* **Data entries**
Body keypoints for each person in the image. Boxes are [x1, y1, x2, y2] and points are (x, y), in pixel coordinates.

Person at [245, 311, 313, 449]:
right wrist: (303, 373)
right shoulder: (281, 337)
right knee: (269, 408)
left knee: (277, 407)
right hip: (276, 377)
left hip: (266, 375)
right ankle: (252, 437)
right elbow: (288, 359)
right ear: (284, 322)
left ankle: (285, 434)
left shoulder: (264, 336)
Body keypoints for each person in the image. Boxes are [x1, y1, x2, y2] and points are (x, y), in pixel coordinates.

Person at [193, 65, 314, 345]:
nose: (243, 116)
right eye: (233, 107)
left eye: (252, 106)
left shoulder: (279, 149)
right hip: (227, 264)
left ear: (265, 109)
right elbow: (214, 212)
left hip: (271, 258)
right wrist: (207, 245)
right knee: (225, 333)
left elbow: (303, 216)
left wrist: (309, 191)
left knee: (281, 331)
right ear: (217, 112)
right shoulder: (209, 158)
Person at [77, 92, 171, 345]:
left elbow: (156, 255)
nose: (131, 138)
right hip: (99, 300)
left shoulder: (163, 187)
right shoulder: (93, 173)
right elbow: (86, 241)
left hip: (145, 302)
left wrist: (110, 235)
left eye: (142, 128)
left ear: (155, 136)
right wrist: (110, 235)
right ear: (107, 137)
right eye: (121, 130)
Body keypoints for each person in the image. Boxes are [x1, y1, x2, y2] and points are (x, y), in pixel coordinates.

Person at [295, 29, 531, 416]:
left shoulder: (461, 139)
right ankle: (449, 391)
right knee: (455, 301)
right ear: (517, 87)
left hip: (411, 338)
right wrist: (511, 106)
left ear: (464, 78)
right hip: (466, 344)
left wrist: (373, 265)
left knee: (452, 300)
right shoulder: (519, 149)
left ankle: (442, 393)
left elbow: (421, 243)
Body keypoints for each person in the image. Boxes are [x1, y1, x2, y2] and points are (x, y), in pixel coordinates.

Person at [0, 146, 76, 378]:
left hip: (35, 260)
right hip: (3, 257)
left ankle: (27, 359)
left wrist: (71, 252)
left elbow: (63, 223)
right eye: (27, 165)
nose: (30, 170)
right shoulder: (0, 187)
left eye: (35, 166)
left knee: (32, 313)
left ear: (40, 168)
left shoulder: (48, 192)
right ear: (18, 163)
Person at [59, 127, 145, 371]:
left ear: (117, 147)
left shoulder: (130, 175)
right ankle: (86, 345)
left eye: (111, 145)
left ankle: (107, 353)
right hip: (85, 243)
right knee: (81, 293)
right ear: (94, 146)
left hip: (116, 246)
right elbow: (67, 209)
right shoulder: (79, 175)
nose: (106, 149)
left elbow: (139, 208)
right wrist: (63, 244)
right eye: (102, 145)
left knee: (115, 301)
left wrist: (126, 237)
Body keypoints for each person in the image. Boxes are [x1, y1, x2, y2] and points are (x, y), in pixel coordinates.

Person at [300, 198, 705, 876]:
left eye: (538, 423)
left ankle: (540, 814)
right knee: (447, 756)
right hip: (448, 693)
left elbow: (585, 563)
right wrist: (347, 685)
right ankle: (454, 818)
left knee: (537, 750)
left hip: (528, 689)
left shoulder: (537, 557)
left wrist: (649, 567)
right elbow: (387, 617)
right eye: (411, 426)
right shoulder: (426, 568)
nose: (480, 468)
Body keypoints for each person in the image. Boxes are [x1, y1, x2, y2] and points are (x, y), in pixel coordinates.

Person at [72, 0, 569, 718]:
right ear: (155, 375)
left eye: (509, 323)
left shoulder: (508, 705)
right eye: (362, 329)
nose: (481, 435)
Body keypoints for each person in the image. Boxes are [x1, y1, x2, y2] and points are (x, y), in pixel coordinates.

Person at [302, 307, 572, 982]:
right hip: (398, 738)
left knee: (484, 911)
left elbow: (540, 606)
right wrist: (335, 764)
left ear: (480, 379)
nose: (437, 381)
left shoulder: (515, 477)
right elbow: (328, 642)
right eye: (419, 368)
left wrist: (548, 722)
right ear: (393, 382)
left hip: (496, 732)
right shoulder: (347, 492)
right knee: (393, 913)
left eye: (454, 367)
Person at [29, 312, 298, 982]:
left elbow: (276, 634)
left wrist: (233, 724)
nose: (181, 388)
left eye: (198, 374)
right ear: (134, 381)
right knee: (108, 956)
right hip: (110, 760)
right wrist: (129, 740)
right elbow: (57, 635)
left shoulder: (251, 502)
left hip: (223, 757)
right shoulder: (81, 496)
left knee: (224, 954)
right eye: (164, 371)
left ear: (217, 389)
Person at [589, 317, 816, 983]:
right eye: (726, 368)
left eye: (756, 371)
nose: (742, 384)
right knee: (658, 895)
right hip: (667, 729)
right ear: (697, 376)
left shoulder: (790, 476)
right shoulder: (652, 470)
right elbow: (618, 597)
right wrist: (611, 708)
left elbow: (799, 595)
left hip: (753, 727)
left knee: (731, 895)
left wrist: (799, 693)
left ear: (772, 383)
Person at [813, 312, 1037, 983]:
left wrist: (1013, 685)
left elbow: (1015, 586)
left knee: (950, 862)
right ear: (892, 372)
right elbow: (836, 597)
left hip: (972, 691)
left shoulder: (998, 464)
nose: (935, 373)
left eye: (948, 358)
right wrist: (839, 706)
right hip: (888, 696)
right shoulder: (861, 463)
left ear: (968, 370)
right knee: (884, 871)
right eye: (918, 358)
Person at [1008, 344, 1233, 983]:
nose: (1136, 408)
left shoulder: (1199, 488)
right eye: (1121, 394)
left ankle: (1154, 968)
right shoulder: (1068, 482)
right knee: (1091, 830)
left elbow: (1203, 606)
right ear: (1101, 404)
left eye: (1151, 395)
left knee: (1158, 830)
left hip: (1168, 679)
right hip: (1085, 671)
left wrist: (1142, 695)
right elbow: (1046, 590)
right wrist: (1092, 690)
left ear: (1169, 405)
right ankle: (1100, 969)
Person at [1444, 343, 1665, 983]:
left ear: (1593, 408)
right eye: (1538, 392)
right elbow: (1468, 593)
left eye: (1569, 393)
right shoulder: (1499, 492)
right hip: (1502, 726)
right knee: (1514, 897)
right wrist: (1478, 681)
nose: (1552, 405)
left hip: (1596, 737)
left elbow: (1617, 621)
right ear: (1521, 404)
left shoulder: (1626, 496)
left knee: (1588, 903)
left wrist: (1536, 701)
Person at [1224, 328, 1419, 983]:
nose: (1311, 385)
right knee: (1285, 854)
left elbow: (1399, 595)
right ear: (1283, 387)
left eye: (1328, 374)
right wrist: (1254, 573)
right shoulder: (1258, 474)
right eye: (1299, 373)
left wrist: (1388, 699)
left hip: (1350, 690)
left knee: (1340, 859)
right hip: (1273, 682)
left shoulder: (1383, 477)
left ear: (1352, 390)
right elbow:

* **Prompt**
Take every line from the data that contains the word "ankle".

* **Response to the exercise**
right ankle: (252, 437)
left ankle: (285, 434)
right ankle: (449, 391)
left ankle: (442, 393)
left ankle: (27, 359)
right ankle: (86, 345)
left ankle: (107, 353)
left ankle: (540, 814)
right ankle: (454, 818)
left ankle: (1154, 968)
right ankle: (1100, 969)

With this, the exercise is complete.